Republicans "have hooked their wagon to a misinformation truck that at some point will run out of gas," said Democratic Party spokesman Doug Thornell. Republicans say many of the criticisms are defensible.

Democrats also are portraying GOP leaders as cynics who pretend to want a bipartisan accord but have never intended to compromise in any meaningful way. Obama wants a bipartisan bill, White House press secretary Robert Gibbs said this week, "but there have to be people on the other side of the table to respond."

"The people in those chairs seem to be leaving more rapidly than the American people want them to," Gibbs said.

Liberals are seizing this argument to urge Congress and Obama to push for full-blown health care changes. There's no need for Democrats to compromise when they are the game's only players, these activists say.
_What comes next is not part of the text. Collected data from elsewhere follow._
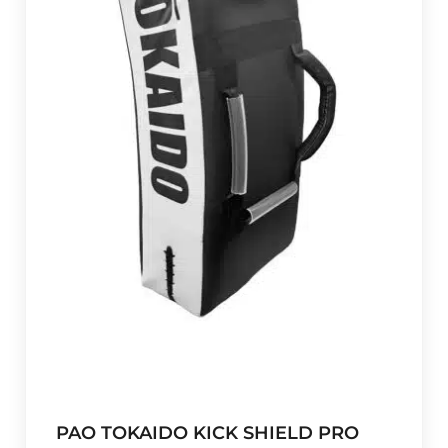
z
z
o
:
d
a
€
2
9
,
0
0
a
€
3
7
,
PAO TOKAIDO KICK SHIELD PRO
9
Without question, Republicans approach Labor Day feeling far more upbeat about the ground they gained during the August recess. Some are confident that no amount of closed-door hand-holding of nervous Democratic lawmakers will reverse the momentum.

"After a disastrous month at home, the fact that Democrats' new health care strategy is to hide in Washington from the people who elected them to get health care passed shows what bad shape they're in," said Antonia Ferrier, spokeswoman for House Republican leader John Boehner of Ohio. The problem is not the sales pitch, she said, but "the product they're pushing."

The GOP's most effective attacks, many Democrats say, deal with Obama's questionable claim that the nation can significantly expand health coverage without increasing the deficit over 10 years. The nonpartisan Congressional Budget Office says none of the pending health plans would control long-term spending, and that ones with the elements Obama wants would expand the deficit by about $1 trillion over the next decade.

Trim the cost
Some Democrats say the congressional leaders will have to trim more costs from the health bills that have cleared one Senate committee and three House panels, even though it would antagonize liberals and make it harder to cover uninsured people, one of Obama's top goals.

"That's the kind of thing we're going to look at," said Van Hollen, a member of the House Democratic leadership.

In the Senate, many members see almost no hope that a workable bipartisan plan will emerge from protracted negotiations in the Finance Committee. And the death of Sen. Edward M. Kennedy deprives Democrats of not only a leader on health care, but also a potential 60th vote to overcome Republican filibusters.

Democrats have not ruled out the possibility of using a strong-arm tactic, called "budget reconciliation," to pass some of the health care proposals with a simple majority in the 100-member Senate.

But that divisive strategy "would wreck our health care system and wreck the Democratic Party," Sen. Lamar Alexander, R-Tenn., told reporters Tuesday. "The intensity on this issue is like nothing I've seen across the country in a long, long time."